◆ **EXERCISE AIM**: For this exercise, reproduce the entries below exactly, but only from the line containing "with Felony for Allowing Child to Play in" through the line containing "Soft and Durable.", both included.

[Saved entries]

━━━━━━━━━━

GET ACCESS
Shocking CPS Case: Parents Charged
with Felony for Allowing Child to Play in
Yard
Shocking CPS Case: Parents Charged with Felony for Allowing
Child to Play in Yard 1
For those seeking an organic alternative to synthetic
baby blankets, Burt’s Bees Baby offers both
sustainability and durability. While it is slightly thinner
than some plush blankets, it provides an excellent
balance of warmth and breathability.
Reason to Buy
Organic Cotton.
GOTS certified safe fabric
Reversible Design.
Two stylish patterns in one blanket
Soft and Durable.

━━━━━━━━━━

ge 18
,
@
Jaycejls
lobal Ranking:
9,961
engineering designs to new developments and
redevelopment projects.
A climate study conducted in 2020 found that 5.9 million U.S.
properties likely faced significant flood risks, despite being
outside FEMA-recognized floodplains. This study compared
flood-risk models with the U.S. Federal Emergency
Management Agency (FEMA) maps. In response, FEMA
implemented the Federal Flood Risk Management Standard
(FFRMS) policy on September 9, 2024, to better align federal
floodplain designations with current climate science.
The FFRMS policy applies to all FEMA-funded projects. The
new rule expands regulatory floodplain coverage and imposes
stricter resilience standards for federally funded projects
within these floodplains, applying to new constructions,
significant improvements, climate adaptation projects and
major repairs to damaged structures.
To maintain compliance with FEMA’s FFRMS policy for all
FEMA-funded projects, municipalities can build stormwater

━━━━━━━━━━

◆ **ANSWER TO THIS EXERCISE**:
with Felony for Allowing Child to Play in
Yard
Shocking CPS Case: Parents Charged with Felony for Allowing
Child to Play in Yard 1
For those seeking an organic alternative to synthetic
baby blankets, Burt’s Bees Baby offers both
sustainability and durability. While it is slightly thinner
than some plush blankets, it provides an excellent
balance of warmth and breathability.
Reason to Buy
Organic Cotton.
GOTS certified safe fabric
Reversible Design.
Two stylish patterns in one blanket
Soft and Durable.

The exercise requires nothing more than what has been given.